When my package of Light Italian bees with queen included arrives, I'll put my bee gear on which includes a jacket with netted hood, gloves and high-top hiking boots. No smoke needed when hiving bees, you want them focused not disoriented by smoke. I'll pull the queen box from the package and attach the box inside the hive with a piece of marshmallow plugging the box for the bees to eat through to slow the process of getting to the queen. I'll then drip 3 drops of Lemongrass to the bottom of the hive that will serve to attract the bees. Lemongrass mimics the queen's pheromones, heady stuff to bees!
Next up, I dump (yes, dump) the bees from their ventilated package into the empty hive, it's fairly unceremonious.

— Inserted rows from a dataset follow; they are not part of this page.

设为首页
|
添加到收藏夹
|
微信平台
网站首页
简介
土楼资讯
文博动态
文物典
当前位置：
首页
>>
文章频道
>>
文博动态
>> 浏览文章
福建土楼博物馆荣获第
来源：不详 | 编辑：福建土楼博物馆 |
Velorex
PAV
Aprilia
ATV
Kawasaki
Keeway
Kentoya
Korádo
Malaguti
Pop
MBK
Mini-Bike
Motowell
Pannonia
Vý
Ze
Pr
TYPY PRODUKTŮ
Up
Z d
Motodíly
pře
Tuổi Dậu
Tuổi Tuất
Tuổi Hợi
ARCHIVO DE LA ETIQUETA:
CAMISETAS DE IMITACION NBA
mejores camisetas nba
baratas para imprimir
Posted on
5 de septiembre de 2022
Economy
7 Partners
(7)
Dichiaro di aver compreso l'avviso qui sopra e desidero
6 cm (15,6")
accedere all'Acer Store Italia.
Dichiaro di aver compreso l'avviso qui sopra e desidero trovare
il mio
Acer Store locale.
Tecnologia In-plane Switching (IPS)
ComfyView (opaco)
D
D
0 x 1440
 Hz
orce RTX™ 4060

Then I'll secure the roof and let the magic begin. The first time I hived bees I was pretty nervous but it's really a very simple process. Just be prepared for a whole lot of energy pulsing from that package of 10,000 bees, it's an adrenaline rush to say the least!
If you're interested in getting started as a natural backyard beekeeper, here's a great site to peruse! www.beethinking.com
"Natural beekeeping is a phrase often used to describe many different approaches to beekeeping. While there's not one agreed-upon definition, our definition of natural beekeeping is minimal manipulation, natural combs (no foundation), and no medication (chemical treatments). This is a stark contrast to the predominant practices in beekeeping today that generally include frequent hive inspections, queen replacements, feeding, single cell size foundation, chemicals, and a myriad of other regimens.
Our approach comes from the perspective that honey bees are amazingly successful creatures that, if given the opportunity, can succeed without human intervention. Our goal is to provide the bees with a good environment in which to thrive without us. We do believe the best environment is in a hive with natural comb, such as a top bar hive, Warré hive or a foundationless Langstroth hive."